EPG, Zentralkammer Paris, Beschl. v. 9. Januar 2025 – UPC_CFI_412/2023

Leitsatz aus der Entscheidung:

Regel 356 (2) EPGVO [→ Inhalt des Einspruchs gegen die Versäumnisentscheidung], soweit eine Erklärung des Verzugs erforderlich ist, ist dahingehend auszulegen, dass der Antragsteller nachweisen muss, dass er aufgrund von Umständen außerhalb seiner Kontrolle nicht in der Lage war, zwingende Fristen einzuhalten oder bei der mündlichen Verhandlung, zu der er geladen wurde, zu erscheinen (außer wie in Regel 116 [→ Abwesenheit einer Partei in der mündlichen Verhandlung] und 117 EPGVO [→ Abwesenheit beider Parteien in der mündlichen Verhandlung] vorgesehen) und dass der Verzug daher nicht seinem eigenen Verschulden zuzuschreiben ist, sondern durch unvorhersehbare Umstände oder höhere Gewalt verursacht wurde.
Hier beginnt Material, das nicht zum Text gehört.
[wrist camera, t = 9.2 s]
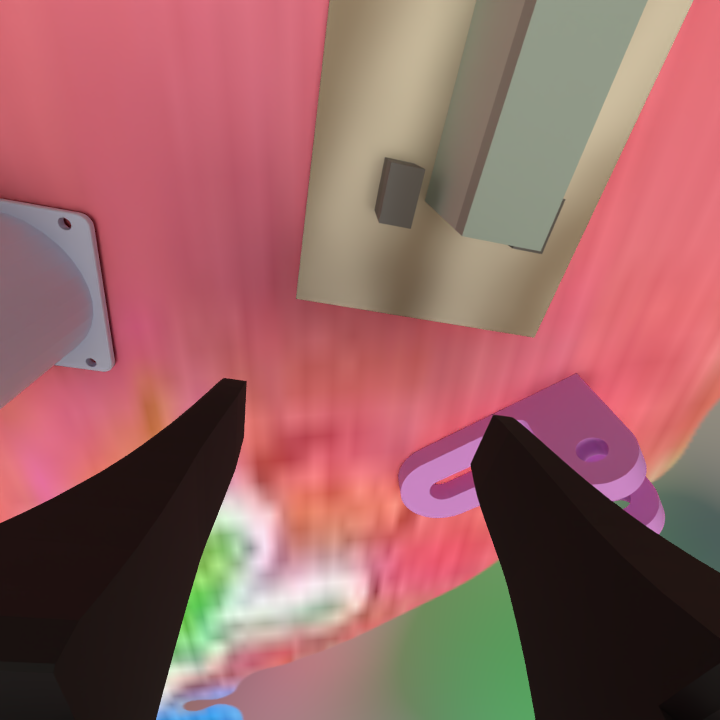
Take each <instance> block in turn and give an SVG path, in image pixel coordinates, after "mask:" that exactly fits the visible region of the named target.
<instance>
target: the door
mask: <svg viewBox="0 0 720 720" xmlns="http://www.w3.org/2000/svg"><path fill="white" fill-rule="evenodd" d="M647 1H648V0H476V4H475V8H474V12H473V16H472V20H471V24H470V28H469V31H468V35H467V39H466V43H465V47H464V51H463V55H462V59H461V62H460V66H459V70H458V74H457V78H456V82H455V86H454V90H453V94H452V97H451V101H450V105H449V109H448V113H447V117H446V121H445V125H444V128H443V132H442V136H441V140H440V144H439V148H438V152H437V156H436V159H435V163H434V167H433V171H432V175H431V179H430V183H429V187H428V190H427V194H426V198H425V202H426V203H427V204H429V205H430V206H431V207H432V208H433V209H434V210H435V211H436V212H437V213H438V214H439V215H440V216H441V217H442V218H443V219H444V220H445V221H446V222H448V223H449V224H450V225H451V226H452V227H453V228H454V229H455V230H456V231H457V232H458V233H459V234H460V235H461V236H464V237H469V238H474V239H479V240H484V241H490V242H495V243H500V244H505V245H510V246H515V247H521V248H526V249H531V250H536V251H541V249H542V247H543V245H544V242H545V240H546V238H547V235H548V233H549V231H550V228H551V226H552V223H553V221H554V219H555V216H556V214H557V212H558V209H559V207H560V205H561V202H562V200H563V198H564V195H565V193H566V191H567V188H568V186H569V184H570V181H571V179H572V177H573V174H574V172H575V170H576V167H577V165H578V163H579V160H580V158H581V156H582V153H583V151H584V149H585V146H586V144H587V141H588V139H589V137H590V134H591V132H592V130H593V127H594V125H595V123H596V120H597V118H598V116H599V113H600V111H601V109H602V106H603V104H604V102H605V99H606V97H607V95H608V92H609V90H610V88H611V85H612V83H613V81H614V78H615V76H616V74H617V71H618V69H619V67H620V64H621V62H622V59H623V57H624V55H625V52H626V50H627V48H628V45H629V43H630V41H631V38H632V36H633V34H634V31H635V29H636V27H637V24H638V22H639V20H640V17H641V15H642V13H643V10H644V8H645V6H646V3H647Z"/></svg>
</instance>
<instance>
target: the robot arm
mask: <svg viewBox="0 0 720 720" xmlns="http://www.w3.org/2000/svg"><path fill="white" fill-rule="evenodd" d="M64 218H66V219H68V220H69V221H70V223H71V228H69V227H68V226H66V225H65V223H64ZM90 358H91V359H93V360H95V361H96V363H95V362H93V361H91V359H90ZM54 365H57V366H65V367H72V368H80V369H88V370H95V371H103V372H106V371H109V370H111V369H112V368H113V366H114V365H115V358H114V352H113V345H112V339H111V332H110V326H109V319H108V313H107V306H106V300H105V293H104V287H103V280H102V274H101V267H100V261H99V254H98V248H97V241H96V235H95V228H94V225H93V222H92V220H91V219H90V218H89V217H88V216H87V215H85V214H83V213H80V212H75V211H69V210H64V209H58V208H52V207H47V206H41V205H35V204H30V203H24V202H19V201H13V200H7V199H2V198H0V409H1V408H3V407H4V406H5V405H6V404H7V403H9V402H10V401H11V400H12V399H14V398H15V397H16V396H17V395H18V394H20V393H21V392H22V391H23V390H24V389H26V388H27V387H28V386H29V385H31V384H32V383H33V382H34V381H35V380H37V379H38V378H39V377H40V376H42V375H43V374H44V373H45V372H46V371H48V370H49V369H50V368H51V367H52V366H54ZM246 383H247V381H241V380H234V379H226V378H223V379H222V380H220V381H219V382H218V383H217V384H216V385H215V386H214V387H213V388H212V389H210V390H209V391H208V392H207V393H206V394H205V395H204V396H203V397H202V398H201V399H199V400H198V401H197V402H196V403H195V404H194V405H193V406H191V407H190V408H189V409H188V410H187V411H185V412H184V413H183V414H182V415H181V416H179V417H178V418H177V419H176V420H175V421H173V422H172V423H171V424H170V425H168V426H167V427H166V428H164V429H163V430H162V431H160V432H159V433H158V434H156V435H155V436H154V437H152V438H151V439H150V440H148V441H147V442H146V443H144V444H143V445H142V446H140V447H139V448H137V449H136V450H134V451H133V452H131V453H130V454H128V455H127V456H125V457H124V458H122V459H121V460H119V461H118V462H116V463H114V464H113V465H111V466H110V467H108V468H106V469H105V470H103V471H102V472H100V473H98V474H96V475H95V476H93V477H91V478H89V479H87V480H86V481H84V482H82V483H80V484H78V485H76V486H75V487H73V488H71V489H69V490H67V491H65V492H64V493H62V494H60V495H58V496H56V497H54V498H52V499H50V500H48V501H46V502H44V503H42V504H40V505H38V506H36V507H34V508H32V509H30V510H28V511H26V512H24V513H22V514H20V515H17V516H15V517H13V518H11V519H9V520H6V521H4V522H2V523H0V720H156V717H157V713H158V709H159V705H160V702H161V698H162V694H163V690H164V687H165V683H166V679H167V675H168V672H169V668H170V664H171V661H172V657H173V653H174V649H175V646H176V642H177V639H178V635H179V632H180V628H181V624H182V621H183V617H184V614H185V610H186V607H187V603H188V600H189V596H190V593H191V589H192V586H193V583H194V579H195V576H196V572H197V569H198V565H199V562H200V559H201V556H202V554H203V551H204V548H205V545H206V542H207V540H208V537H209V535H210V532H211V530H212V527H213V525H214V522H215V520H216V517H217V515H218V512H219V510H220V507H221V505H222V502H223V500H224V497H225V495H226V492H227V489H228V487H229V484H230V482H231V479H232V477H233V474H234V472H235V469H236V465H237V461H238V458H239V454H240V450H241V446H242V442H243V438H244V423H245V403H246ZM471 470H472V475H473V481H474V485H475V490H476V494H477V498H478V501H479V504H480V507H481V510H482V513H483V516H484V519H485V521H486V524H487V527H488V530H489V533H490V536H491V538H492V541H493V544H494V547H495V550H496V553H497V555H498V558H499V561H500V564H501V567H502V570H503V573H504V576H505V579H506V582H507V586H508V589H509V594H510V598H511V602H512V606H513V610H514V614H515V618H516V623H517V627H518V631H519V636H520V641H521V645H522V650H523V655H524V659H525V664H526V670H527V675H528V680H529V686H530V691H531V696H532V702H533V708H534V713H535V720H720V573H719V572H718V571H716V570H714V569H713V568H711V567H709V566H708V565H706V564H704V563H702V562H701V561H699V560H698V559H696V558H694V557H692V556H691V555H689V554H688V553H686V552H685V551H683V550H682V549H680V548H679V547H677V546H675V545H674V544H672V543H671V542H669V541H668V540H666V539H665V538H663V537H662V536H660V535H659V534H657V533H656V532H654V531H653V530H651V529H650V528H648V527H647V526H645V525H644V524H643V523H641V522H640V521H638V520H637V519H636V518H634V517H633V516H631V515H630V514H629V513H627V512H626V511H624V510H623V509H622V508H620V507H619V506H618V505H616V504H615V503H614V502H613V501H611V500H610V499H609V498H607V497H606V496H605V495H604V494H602V493H601V492H600V491H599V490H597V489H596V488H595V487H594V486H593V485H591V484H590V483H589V482H588V481H586V480H585V479H584V478H583V477H582V476H580V475H579V474H578V473H577V472H576V471H575V470H573V469H572V468H571V467H570V466H569V465H568V464H566V463H565V462H564V461H563V460H562V459H561V458H560V457H559V456H557V455H556V454H555V453H554V452H553V451H552V450H551V449H550V448H548V447H547V446H546V445H545V444H544V443H543V442H542V441H541V440H539V439H538V438H537V437H536V436H535V435H534V434H533V433H531V432H530V431H529V430H528V429H527V428H526V427H524V426H523V425H522V424H521V423H520V422H518V421H517V420H516V419H514V418H513V417H508V416H501V415H493V416H492V418H491V420H490V423H489V425H488V427H487V429H486V431H485V433H484V436H483V438H482V440H481V442H480V444H479V446H478V448H477V451H476V453H475V455H474V457H473V459H472V461H471Z"/></svg>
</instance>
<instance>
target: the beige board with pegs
mask: <svg viewBox="0 0 720 720" xmlns="http://www.w3.org/2000/svg"><path fill="white" fill-rule="evenodd" d="M692 2H693V0H648V1H647V3H646V6H645V8H644V10H643V13H642V15H641V17H640V20H639V22H638V24H637V27H636V29H635V31H634V34H633V36H632V38H631V41H630V43H629V45H628V48H627V50H626V52H625V55H624V57H623V59H622V62H621V64H620V67H619V69H618V71H617V74H616V76H615V78H614V81H613V83H612V85H611V88H610V90H609V92H608V95H607V97H606V99H605V102H604V104H603V106H602V109H601V111H600V113H599V116H598V118H597V120H596V123H595V125H594V127H593V130H592V132H591V134H590V137H589V139H588V141H587V144H586V146H585V149H584V151H583V153H582V156H581V158H580V160H579V163H578V165H577V167H576V170H575V172H574V174H573V177H572V179H571V181H570V184H569V186H568V188H567V191H566V193H565V195H564V198H563V200H562V202H561V205H560V207H559V209H558V212H557V214H556V216H555V219H554V221H553V223H552V226H551V228H550V231H549V233H548V235H547V238H546V240H545V242H544V245H543V247H542V249H541V251H536V250H531V249H526V248H521V247H515V246H510V245H505V244H500V243H495V242H490V241H484V240H479V239H474V238H469V237H464V236H461V235H460V234H459V233H458V232H457V231H456V230H455V229H454V228H453V227H452V226H451V225H450V224H449V223H448V222H446V221H445V220H444V219H443V218H442V217H441V216H440V215H439V214H438V213H437V212H436V211H435V210H434V209H433V208H432V207H431V206H430V205H429V204H427V203H426V202H425V198H426V194H427V190H428V187H429V183H430V179H431V175H432V171H433V167H434V163H435V159H436V156H437V152H438V148H439V144H440V140H441V136H442V132H443V128H444V125H445V121H446V117H447V113H448V109H449V105H450V101H451V97H452V94H453V90H454V86H455V82H456V78H457V74H458V70H459V66H460V62H461V59H462V55H463V51H464V47H465V43H466V39H467V35H468V31H469V28H470V24H471V20H472V16H473V12H474V8H475V4H476V0H330V1H329V10H328V19H327V28H326V37H325V46H324V54H323V63H322V72H321V81H320V90H319V99H318V108H317V117H316V125H315V134H314V143H313V152H312V161H311V170H310V179H309V187H308V196H307V205H306V214H305V223H304V232H303V241H302V250H301V258H300V267H299V276H298V285H297V294H296V299H301V300H307V301H313V302H319V303H325V304H332V305H338V306H344V307H350V308H356V309H362V310H368V311H374V312H381V313H387V314H393V315H399V316H405V317H411V318H417V319H423V320H430V321H436V322H442V323H448V324H454V325H460V326H466V327H473V328H479V329H485V330H491V331H497V332H503V333H509V334H515V335H522V336H528V337H535V335H536V333H537V331H538V328H539V326H540V324H541V322H542V320H543V318H544V316H545V314H546V311H547V309H548V307H549V305H550V303H551V301H552V299H553V297H554V295H555V292H556V290H557V288H558V286H559V284H560V282H561V280H562V278H563V275H564V273H565V271H566V269H567V267H568V265H569V263H570V261H571V258H572V256H573V254H574V252H575V250H576V248H577V246H578V244H579V242H580V239H581V237H582V235H583V233H584V231H585V229H586V227H587V225H588V222H589V220H590V218H591V216H592V214H593V212H594V210H595V208H596V205H597V203H598V201H599V199H600V197H601V195H602V193H603V191H604V189H605V186H606V184H607V182H608V180H609V178H610V176H611V174H612V172H613V169H614V167H615V165H616V163H617V161H618V159H619V157H620V155H621V152H622V150H623V148H624V146H625V144H626V142H627V140H628V138H629V135H630V133H631V131H632V129H633V127H634V125H635V123H636V121H637V119H638V116H639V114H640V112H641V110H642V108H643V106H644V104H645V102H646V99H647V97H648V95H649V93H650V91H651V89H652V87H653V85H654V82H655V80H656V78H657V76H658V74H659V72H660V70H661V68H662V66H663V63H664V61H665V59H666V57H667V55H668V53H669V51H670V49H671V46H672V44H673V42H674V40H675V38H676V36H677V34H678V32H679V29H680V27H681V25H682V23H683V21H684V19H685V17H686V15H687V13H688V10H689V8H690V6H691V4H692Z"/></svg>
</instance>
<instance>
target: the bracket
mask: <svg viewBox="0 0 720 720" xmlns="http://www.w3.org/2000/svg"><path fill="white" fill-rule="evenodd" d="M493 415H501V416H508V417H513V418H514V419H516V420H517V421H518V422H520V423H521V424H522V425H523V426H524V427H526V428H527V429H528V430H529V431H530V432H531V433H533V434H534V435H535V436H536V437H537V438H538V439H539V440H541V441H542V442H543V443H544V444H545V445H546V446H547V447H548V448H550V449H551V450H552V451H553V452H554V453H555V454H556V455H557V456H559V457H560V458H561V459H562V460H563V461H564V462H565V463H566V464H568V465H569V466H570V467H571V468H572V469H573V470H575V471H576V472H577V473H578V474H579V475H580V476H582V477H583V478H584V479H585V480H586V481H588V482H589V483H590V484H591V485H593V486H594V487H595V488H596V489H597V490H599V491H600V492H601V493H602V494H604V495H605V496H606V497H607V498H609V499H610V500H611V501H617V500H624V501H627V502H629V503H630V504H629V506H628V507H626V508H625V509H623V510H624V511H626V512H627V513H629V514H630V515H631V516H633V517H634V518H636V519H637V520H638V521H640V522H641V523H643V524H644V525H645V526H647V527H648V528H650V529H651V530H653V531H654V532H656V533H657V534H659V533H660V532H661V531H662V529H663V526H664V522H665V513H664V509H663V507H662V504H661V501H660V499H659V496H658V494H657V491H656V489H655V488H654V486H653V485H652V483H651V482H650V481H649V480H648V479H647V478H646V463H645V460H644V457H643V454H642V452H641V449H640V447H639V444H638V441H637V439H636V437H635V436H634V435H633V433H632V432H631V431H630V430H629V429H628V428H627V427H626V426H625V425H624V424H623V422H622V421H621V420H620V419H619V418H618V417H617V416H616V415H615V414H614V413H613V412H612V411H611V410H610V409H609V407H608V406H607V405H606V404H605V403H604V402H603V401H602V400H601V399H600V398H599V397H598V396H597V395H596V394H595V392H594V391H593V390H592V389H591V388H590V387H589V386H588V385H587V384H586V383H585V382H584V381H583V380H582V379H581V377H580V376H579V375H578V374H577V373H576V374H574V375H572V376H570V377H568V378H566V379H564V380H562V381H560V382H558V383H555V384H553V385H551V386H549V387H547V388H545V389H543V390H541V391H539V392H537V393H535V394H533V395H531V396H529V397H527V398H525V399H523V400H521V401H519V402H517V403H515V404H512V405H510V406H508V407H506V408H504V409H502V410H500V411H498V412H496V413H494V414H492V415H490V416H488V417H486V418H484V419H482V420H480V421H478V422H476V423H474V424H472V425H470V426H467V427H465V428H463V429H461V430H459V431H457V432H455V433H453V434H451V435H449V436H447V437H445V438H443V439H441V440H439V441H437V442H435V443H433V444H431V445H429V446H427V447H424V448H422V449H420V450H418V451H417V452H415V453H413V454H412V455H411V456H410V457H408V458H407V459H406V460H405V462H404V463H403V464H402V466H401V468H400V471H399V475H398V479H399V486H400V493H401V498H402V501H403V503H404V504H405V506H406V507H407V508H408V509H410V510H411V511H412V512H414V513H416V514H419V515H421V516H425V517H431V518H444V517H451V516H455V515H458V514H461V513H463V512H466V511H468V510H470V509H473V508H475V507H478V506H480V504H479V501H478V498H477V494H476V490H475V485H474V481H473V475H472V471H471V472H469V473H466V474H464V475H462V476H460V477H458V478H455V479H453V480H451V481H449V482H447V483H444V484H434V483H436V482H438V481H440V480H442V479H444V478H446V477H449V476H451V475H453V474H455V473H457V472H460V471H462V470H464V469H466V468H468V467H470V466H471V461H472V459H473V457H474V455H475V453H476V451H477V448H478V446H479V444H480V442H481V440H482V438H483V436H484V433H485V431H486V429H487V427H488V425H489V423H490V420H491V418H492V416H493Z"/></svg>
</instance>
Aus der Entscheidungsbegründung:

Laut Regel 356 der EPGVO [→ Einspruch gegen die Versäumnisentscheidung] kann eine Partei, gegen die eine Versäumnisentscheidung ergangen ist, einen Antrag auf Aufhebung dieser Entscheidung innerhalb eines Monats nach Zustellung der Entscheidung stellen (Abs. 1). Der Antrag muss die Erklärung der Partei für das Versäumnis enthalten, mit der Zahlung der entsprechenden Gebühr und mit dem Schritt, den die Partei nicht unternommen hat (Abs. 2). Abs. 3 besagt, dass der Antrag akzeptiert wird, sofern die Bestimmungen von Abs. 2 erfüllt sind, es sei denn, die Partei wurde in einer früheren Entscheidung darauf hingewiesen, dass eine weitere Versäumnisentscheidung endgültig ist.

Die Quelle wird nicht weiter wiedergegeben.